Transcribe the records below exactly.

Saved data entries
Content starts
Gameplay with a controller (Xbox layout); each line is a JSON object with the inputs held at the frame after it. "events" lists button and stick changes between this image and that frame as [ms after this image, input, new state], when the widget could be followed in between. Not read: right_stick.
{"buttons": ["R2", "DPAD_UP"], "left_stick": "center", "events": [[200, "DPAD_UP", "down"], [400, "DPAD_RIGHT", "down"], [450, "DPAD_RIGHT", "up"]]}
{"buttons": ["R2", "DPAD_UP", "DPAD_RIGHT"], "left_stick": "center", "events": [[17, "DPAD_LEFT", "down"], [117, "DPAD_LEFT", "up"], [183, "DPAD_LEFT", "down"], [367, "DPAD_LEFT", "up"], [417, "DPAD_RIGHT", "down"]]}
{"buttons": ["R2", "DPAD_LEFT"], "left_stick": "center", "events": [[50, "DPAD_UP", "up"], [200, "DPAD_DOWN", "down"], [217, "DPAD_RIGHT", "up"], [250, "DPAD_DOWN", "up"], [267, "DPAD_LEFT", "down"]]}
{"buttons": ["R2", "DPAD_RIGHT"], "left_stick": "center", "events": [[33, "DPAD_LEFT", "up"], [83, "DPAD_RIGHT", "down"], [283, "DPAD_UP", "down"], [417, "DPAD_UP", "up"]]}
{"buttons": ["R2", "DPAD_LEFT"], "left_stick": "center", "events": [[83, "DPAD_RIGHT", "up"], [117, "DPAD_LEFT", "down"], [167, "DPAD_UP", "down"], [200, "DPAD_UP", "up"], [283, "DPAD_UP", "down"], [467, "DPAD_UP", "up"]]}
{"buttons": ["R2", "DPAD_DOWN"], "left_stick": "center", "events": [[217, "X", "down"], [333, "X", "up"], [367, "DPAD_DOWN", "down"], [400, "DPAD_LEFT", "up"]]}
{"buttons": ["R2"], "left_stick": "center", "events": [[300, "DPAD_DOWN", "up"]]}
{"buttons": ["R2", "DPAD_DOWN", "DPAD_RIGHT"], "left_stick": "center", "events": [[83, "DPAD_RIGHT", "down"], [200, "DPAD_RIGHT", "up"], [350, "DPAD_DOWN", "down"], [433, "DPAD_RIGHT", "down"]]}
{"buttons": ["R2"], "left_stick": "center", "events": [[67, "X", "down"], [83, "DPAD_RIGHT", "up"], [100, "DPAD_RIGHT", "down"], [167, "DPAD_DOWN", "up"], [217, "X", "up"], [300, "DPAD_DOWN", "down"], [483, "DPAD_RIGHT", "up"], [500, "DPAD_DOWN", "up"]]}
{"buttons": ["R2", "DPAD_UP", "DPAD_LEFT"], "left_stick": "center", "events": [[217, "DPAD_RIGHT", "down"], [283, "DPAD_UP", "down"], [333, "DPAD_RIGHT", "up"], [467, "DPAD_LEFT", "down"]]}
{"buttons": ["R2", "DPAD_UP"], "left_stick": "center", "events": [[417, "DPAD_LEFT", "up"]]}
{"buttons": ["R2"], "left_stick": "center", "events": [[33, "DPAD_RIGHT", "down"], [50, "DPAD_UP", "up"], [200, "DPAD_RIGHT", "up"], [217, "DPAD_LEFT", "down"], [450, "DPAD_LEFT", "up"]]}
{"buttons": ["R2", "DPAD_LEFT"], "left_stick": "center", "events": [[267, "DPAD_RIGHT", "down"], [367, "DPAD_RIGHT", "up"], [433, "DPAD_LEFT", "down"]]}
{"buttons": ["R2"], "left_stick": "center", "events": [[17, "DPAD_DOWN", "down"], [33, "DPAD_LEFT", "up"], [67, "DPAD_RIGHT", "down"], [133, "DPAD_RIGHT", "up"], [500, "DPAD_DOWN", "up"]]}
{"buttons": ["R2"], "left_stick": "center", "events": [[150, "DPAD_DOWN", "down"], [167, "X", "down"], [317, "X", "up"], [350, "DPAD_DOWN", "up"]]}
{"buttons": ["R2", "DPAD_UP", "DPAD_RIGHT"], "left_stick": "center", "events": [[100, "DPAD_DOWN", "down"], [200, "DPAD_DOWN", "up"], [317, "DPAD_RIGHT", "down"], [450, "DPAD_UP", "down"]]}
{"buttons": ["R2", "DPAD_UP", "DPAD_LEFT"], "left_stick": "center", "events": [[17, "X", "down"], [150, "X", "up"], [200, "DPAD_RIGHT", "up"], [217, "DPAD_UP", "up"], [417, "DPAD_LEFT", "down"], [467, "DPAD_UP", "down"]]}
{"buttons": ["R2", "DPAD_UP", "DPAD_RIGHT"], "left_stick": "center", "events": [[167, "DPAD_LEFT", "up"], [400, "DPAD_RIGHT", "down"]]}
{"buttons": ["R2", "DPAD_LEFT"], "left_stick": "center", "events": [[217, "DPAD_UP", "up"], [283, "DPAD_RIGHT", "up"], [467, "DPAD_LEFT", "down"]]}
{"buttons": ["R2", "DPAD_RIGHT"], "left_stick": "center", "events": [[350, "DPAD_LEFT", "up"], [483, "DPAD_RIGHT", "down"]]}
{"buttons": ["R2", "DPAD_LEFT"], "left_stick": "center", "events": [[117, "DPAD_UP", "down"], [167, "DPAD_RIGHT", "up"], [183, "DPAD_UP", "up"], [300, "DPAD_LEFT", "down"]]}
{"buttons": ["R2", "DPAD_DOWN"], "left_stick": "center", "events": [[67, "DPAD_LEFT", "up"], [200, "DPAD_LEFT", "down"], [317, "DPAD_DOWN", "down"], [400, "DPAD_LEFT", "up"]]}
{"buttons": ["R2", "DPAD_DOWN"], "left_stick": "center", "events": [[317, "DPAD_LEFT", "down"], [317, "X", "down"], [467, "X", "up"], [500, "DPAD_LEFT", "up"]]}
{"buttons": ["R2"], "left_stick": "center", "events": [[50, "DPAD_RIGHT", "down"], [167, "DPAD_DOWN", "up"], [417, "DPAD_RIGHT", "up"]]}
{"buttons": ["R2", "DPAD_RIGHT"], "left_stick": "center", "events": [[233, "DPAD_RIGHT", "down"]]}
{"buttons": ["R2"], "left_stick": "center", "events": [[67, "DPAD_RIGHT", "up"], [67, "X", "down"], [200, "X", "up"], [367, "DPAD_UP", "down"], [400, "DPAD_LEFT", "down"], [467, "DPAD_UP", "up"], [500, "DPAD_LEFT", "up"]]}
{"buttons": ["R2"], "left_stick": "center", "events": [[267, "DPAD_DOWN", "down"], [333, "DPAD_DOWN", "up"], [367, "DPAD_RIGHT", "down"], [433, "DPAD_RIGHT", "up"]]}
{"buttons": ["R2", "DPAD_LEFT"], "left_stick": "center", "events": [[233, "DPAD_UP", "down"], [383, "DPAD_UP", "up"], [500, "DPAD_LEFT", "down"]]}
Content ends
▶ _Answer to this problem_
Gameplay with a controller (Xbox layout); each line is a JSON object with the inputs held at the frame after it. "events" lists button and stick changes between this image and that frame as [ms after this image, input, new state], when the widget could be followed in between. Not read: right_stick.
{"buttons": ["R2", "DPAD_UP"], "left_stick": "center", "events": [[200, "DPAD_UP", "down"], [400, "DPAD_RIGHT", "down"], [450, "DPAD_RIGHT", "up"]]}
{"buttons": ["R2", "DPAD_UP", "DPAD_RIGHT"], "left_stick": "center", "events": [[17, "DPAD_LEFT", "down"], [117, "DPAD_LEFT", "up"], [183, "DPAD_LEFT", "down"], [367, "DPAD_LEFT", "up"], [417, "DPAD_RIGHT", "down"]]}
{"buttons": ["R2", "DPAD_LEFT"], "left_stick": "center", "events": [[50, "DPAD_UP", "up"], [200, "DPAD_DOWN", "down"], [217, "DPAD_RIGHT", "up"], [250, "DPAD_DOWN", "up"], [267, "DPAD_LEFT", "down"]]}
{"buttons": ["R2", "DPAD_RIGHT"], "left_stick": "center", "events": [[33, "DPAD_LEFT", "up"], [83, "DPAD_RIGHT", "down"], [283, "DPAD_UP", "down"], [417, "DPAD_UP", "up"]]}
{"buttons": ["R2", "DPAD_LEFT"], "left_stick": "center", "events": [[83, "DPAD_RIGHT", "up"], [117, "DPAD_LEFT", "down"], [167, "DPAD_UP", "down"], [200, "DPAD_UP", "up"], [283, "DPAD_UP", "down"], [467, "DPAD_UP", "up"]]}
{"buttons": ["R2", "DPAD_DOWN"], "left_stick": "center", "events": [[217, "X", "down"], [333, "X", "up"], [367, "DPAD_DOWN", "down"], [400, "DPAD_LEFT", "up"]]}
{"buttons": ["R2"], "left_stick": "center", "events": [[300, "DPAD_DOWN", "up"]]}
{"buttons": ["R2", "DPAD_DOWN", "DPAD_RIGHT"], "left_stick": "center", "events": [[83, "DPAD_RIGHT", "down"], [200, "DPAD_RIGHT", "up"], [350, "DPAD_DOWN", "down"], [433, "DPAD_RIGHT", "down"]]}
{"buttons": ["R2"], "left_stick": "center", "events": [[67, "X", "down"], [83, "DPAD_RIGHT", "up"], [100, "DPAD_RIGHT", "down"], [167, "DPAD_DOWN", "up"], [217, "X", "up"], [300, "DPAD_DOWN", "down"], [483, "DPAD_RIGHT", "up"], [500, "DPAD_DOWN", "up"]]}
{"buttons": ["R2", "DPAD_UP", "DPAD_LEFT"], "left_stick": "center", "events": [[217, "DPAD_RIGHT", "down"], [283, "DPAD_UP", "down"], [333, "DPAD_RIGHT", "up"], [467, "DPAD_LEFT", "down"]]}
{"buttons": ["R2", "DPAD_UP"], "left_stick": "center", "events": [[417, "DPAD_LEFT", "up"]]}
{"buttons": ["R2"], "left_stick": "center", "events": [[33, "DPAD_RIGHT", "down"], [50, "DPAD_UP", "up"], [200, "DPAD_RIGHT", "up"], [217, "DPAD_LEFT", "down"], [450, "DPAD_LEFT", "up"]]}
{"buttons": ["R2", "DPAD_LEFT"], "left_stick": "center", "events": [[267, "DPAD_RIGHT", "down"], [367, "DPAD_RIGHT", "up"], [433, "DPAD_LEFT", "down"]]}
{"buttons": ["R2"], "left_stick": "center", "events": [[17, "DPAD_DOWN", "down"], [33, "DPAD_LEFT", "up"], [67, "DPAD_RIGHT", "down"], [133, "DPAD_RIGHT", "up"], [500, "DPAD_DOWN", "up"]]}
{"buttons": ["R2"], "left_stick": "center", "events": [[150, "DPAD_DOWN", "down"], [167, "X", "down"], [317, "X", "up"], [350, "DPAD_DOWN", "up"]]}
{"buttons": ["R2", "DPAD_UP", "DPAD_RIGHT"], "left_stick": "center", "events": [[100, "DPAD_DOWN", "down"], [200, "DPAD_DOWN", "up"], [317, "DPAD_RIGHT", "down"], [450, "DPAD_UP", "down"]]}
{"buttons": ["R2", "DPAD_UP", "DPAD_LEFT"], "left_stick": "center", "events": [[17, "X", "down"], [150, "X", "up"], [200, "DPAD_RIGHT", "up"], [217, "DPAD_UP", "up"], [417, "DPAD_LEFT", "down"], [467, "DPAD_UP", "down"]]}
{"buttons": ["R2", "DPAD_UP", "DPAD_RIGHT"], "left_stick": "center", "events": [[167, "DPAD_LEFT", "up"], [400, "DPAD_RIGHT", "down"]]}
{"buttons": ["R2", "DPAD_LEFT"], "left_stick": "center", "events": [[217, "DPAD_UP", "up"], [283, "DPAD_RIGHT", "up"], [467, "DPAD_LEFT", "down"]]}
{"buttons": ["R2", "DPAD_RIGHT"], "left_stick": "center", "events": [[350, "DPAD_LEFT", "up"], [483, "DPAD_RIGHT", "down"]]}
{"buttons": ["R2", "DPAD_LEFT"], "left_stick": "center", "events": [[117, "DPAD_UP", "down"], [167, "DPAD_RIGHT", "up"], [183, "DPAD_UP", "up"], [300, "DPAD_LEFT", "down"]]}
{"buttons": ["R2", "DPAD_DOWN"], "left_stick": "center", "events": [[67, "DPAD_LEFT", "up"], [200, "DPAD_LEFT", "down"], [317, "DPAD_DOWN", "down"], [400, "DPAD_LEFT", "up"]]}
{"buttons": ["R2", "DPAD_DOWN"], "left_stick": "center", "events": [[317, "DPAD_LEFT", "down"], [317, "X", "down"], [467, "X", "up"], [500, "DPAD_LEFT", "up"]]}
{"buttons": ["R2"], "left_stick": "center", "events": [[50, "DPAD_RIGHT", "down"], [167, "DPAD_DOWN", "up"], [417, "DPAD_RIGHT", "up"]]}
{"buttons": ["R2", "DPAD_RIGHT"], "left_stick": "center", "events": [[233, "DPAD_RIGHT", "down"]]}
{"buttons": ["R2"], "left_stick": "center", "events": [[67, "DPAD_RIGHT", "up"], [67, "X", "down"], [200, "X", "up"], [367, "DPAD_UP", "down"], [400, "DPAD_LEFT", "down"], [467, "DPAD_UP", "up"], [500, "DPAD_LEFT", "up"]]}
{"buttons": ["R2"], "left_stick": "center", "events": [[267, "DPAD_DOWN", "down"], [333, "DPAD_DOWN", "up"], [367, "DPAD_RIGHT", "down"], [433, "DPAD_RIGHT", "up"]]}
{"buttons": ["R2", "DPAD_LEFT"], "left_stick": "center", "events": [[233, "DPAD_UP", "down"], [383, "DPAD_UP", "up"], [500, "DPAD_LEFT", "down"]]}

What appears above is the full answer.